ADVERTISING: DA OMOLOGANTE A OMOLOGATO
Sapete vero com’è il mondo della comunicazione commerciale?! Ci siamo immersi. Un sistema che per l’iniziativa di alcuni, ha cominciato a comportarsi in un certo modo. Via via imitandosi o differenziandosi, gli attori del sistema hanno per anni escogitato nuovi metodi per far conoscere prodotti e aziende. Metodi diventati progressivamente oggetto di imitazione con varianti più o meno evidenti. Ma siccome in pochi secondi, in spazi risicati e con gli elementi a disposizione -uguali per tutti- non si riescono a creare più di tante combinazioni diverse, dopo un po’ -oggi- si sono ritrovati tutti a produrre e a ripetere comunicazione interscambiabile, prevedibile, banale, sovra strutturata all’inverosimile, vuota, spesso lesiva della dignità anche solo professionale e del buonsenso di chi la produce e di chi la riceve, frequentemente anche di difficile interpretazione (cioè il contrario della comunicazione). Guardatela bene la comunicazione commerciale di oggi. Anche se doveste esser stati voi ad averla prodotta, guardatela da fuori. Onestamente e freddamente non potete non accorgervi che appare ormai tutta un teatrino più simile alla recita di classe dei bambini e che, come nelle recite dei bambini, l’obiettivo appare quello di far vedere quanto si è bravi a recitare. Solo che i bambini non intendono vendere nulla e a loro si perdona ogni inciampo.
La pubblicità, l’advertising, la comunicazione commerciale, o come diavolo la si voglia chiamare per accontentare puristi o meno, è ormai arrivata non solo a ripetersi (che è la sua caratteristica più nota, evidente e fastidiosa), ma anche a ripetere il modo di costruire i messaggi, nutrendosi di contenuti spesso non suoi e comunque sempre abbinati artificiosamente al prodotto, per cercare di farlo apparire dotato di qualità che mai avrà se non “per finta”. Come sopportare l’idea di continuare ad occupare il tempo in simili esercizi? Per divertirsi? Ma le aziende non è accettabile che possano essere così tanto felici di pagare il parco giochi alle agenzie. Eppure in questo mestiere pare rimasta intatta solo la storica abilità, di chi lo popola, di farsi pagare per far apparire interessanti delle banalità imbarazzanti.
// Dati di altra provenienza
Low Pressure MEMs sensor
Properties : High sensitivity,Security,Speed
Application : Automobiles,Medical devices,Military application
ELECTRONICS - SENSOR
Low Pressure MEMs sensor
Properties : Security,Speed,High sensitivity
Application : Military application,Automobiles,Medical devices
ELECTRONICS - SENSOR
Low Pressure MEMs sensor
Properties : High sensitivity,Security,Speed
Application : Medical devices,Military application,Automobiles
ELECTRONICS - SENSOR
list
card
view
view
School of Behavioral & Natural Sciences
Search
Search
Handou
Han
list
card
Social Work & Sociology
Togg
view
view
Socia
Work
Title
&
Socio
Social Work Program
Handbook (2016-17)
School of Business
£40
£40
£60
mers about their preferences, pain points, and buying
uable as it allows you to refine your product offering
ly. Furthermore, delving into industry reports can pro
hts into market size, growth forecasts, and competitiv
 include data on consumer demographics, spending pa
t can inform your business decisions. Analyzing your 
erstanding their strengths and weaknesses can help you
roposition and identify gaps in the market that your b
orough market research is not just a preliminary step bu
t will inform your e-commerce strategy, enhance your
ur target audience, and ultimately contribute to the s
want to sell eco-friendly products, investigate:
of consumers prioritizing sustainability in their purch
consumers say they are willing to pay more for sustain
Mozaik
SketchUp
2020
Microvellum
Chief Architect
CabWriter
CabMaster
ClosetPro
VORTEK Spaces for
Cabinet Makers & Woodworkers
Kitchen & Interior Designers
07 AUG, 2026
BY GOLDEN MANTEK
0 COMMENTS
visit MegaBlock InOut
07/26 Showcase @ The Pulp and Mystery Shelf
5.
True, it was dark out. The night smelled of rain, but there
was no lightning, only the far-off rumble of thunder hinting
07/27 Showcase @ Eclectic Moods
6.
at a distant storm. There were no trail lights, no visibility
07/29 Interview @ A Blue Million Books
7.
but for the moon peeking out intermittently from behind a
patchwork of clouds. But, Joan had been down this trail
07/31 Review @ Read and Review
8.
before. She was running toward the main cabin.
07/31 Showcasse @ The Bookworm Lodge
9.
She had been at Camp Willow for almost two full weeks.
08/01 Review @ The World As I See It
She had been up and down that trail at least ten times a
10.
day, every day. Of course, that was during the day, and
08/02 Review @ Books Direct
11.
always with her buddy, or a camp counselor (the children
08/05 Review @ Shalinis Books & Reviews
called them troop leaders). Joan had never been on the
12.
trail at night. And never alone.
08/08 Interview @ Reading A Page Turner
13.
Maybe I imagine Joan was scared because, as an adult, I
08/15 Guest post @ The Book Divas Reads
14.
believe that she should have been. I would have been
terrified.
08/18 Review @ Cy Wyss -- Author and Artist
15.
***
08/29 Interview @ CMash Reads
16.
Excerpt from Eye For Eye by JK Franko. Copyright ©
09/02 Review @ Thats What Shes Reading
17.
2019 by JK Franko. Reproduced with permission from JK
E ciò che stupisce di più un osservatore, che sappia mantenersi neutro, sono le parallele dichiarazioni di crisi economica delle imprese che licenziano e le contemporanee dimensioni dei capitali e dell’impegno di “intelligenze” sciupati, sprecati in “progetti” il cui la superficialità con cui si riempie il vuoto non è così evidente ai più solo perché ben mimetizzata in un vuoto d’insieme, comune, diffuso, addirittura omologato.
È come se fosse avvenuto un processo di omologazione riflessa. L’adv, che ha in sé il germe dell’omologazione dei comportamenti come chiave passe-partout per l’avviamento di ciò che viene definito e rincorso come “successo commerciale”, pare aver talmente assorbito quel germe -da essa stessa creato- che a furia di tentativi di omologare il suo pubblico (ahimè spesso riusciti) vi si sia talmente immedesimata che non riesce più neppure lei a distinguere chi sia l’entità omologata. L’omologante è diventato talmente efficace che è riuscito ad omologare anche se stesso. Ed è così che il sistema ha da tempo cominciato a diventare un buco nero che attira e annulla ogni energia disponibile concentrandola dentro di sé. Un sistema impaurito che sa di dover cambiare totalmente, ma che dissimula perché ancora popolato da troppe persone che non hanno né il coraggio, né la voglia, né le idee chiare su come farlo. Neppure i segnali evidenti di come siano diventati urgenti la salvaguardia dell’ambiente e il recupero del senso di solidarietà in senso ampio, stanno producendo i necessari cambi di paradigma. Nonostante siano l’occasione epocale per concepire nuove forme di intervento corale, queste urgenze reali stanno producendo “alla velocità della rete” solo imprese e iniziative che ancora usano solo il colore verde o la creazione di nuovi marchietti per rappresentarsi come modelli ecologici o socialmente responsabili.
Il green-washing e le eco-truffe dimostrano l’immaturità di un sistema che non ha ancora assunto il coraggio di fare i conti con i consumatori su trasparenza, credibilità, affidabilità e scientificità di tutte le sue “affermazioni etiche”.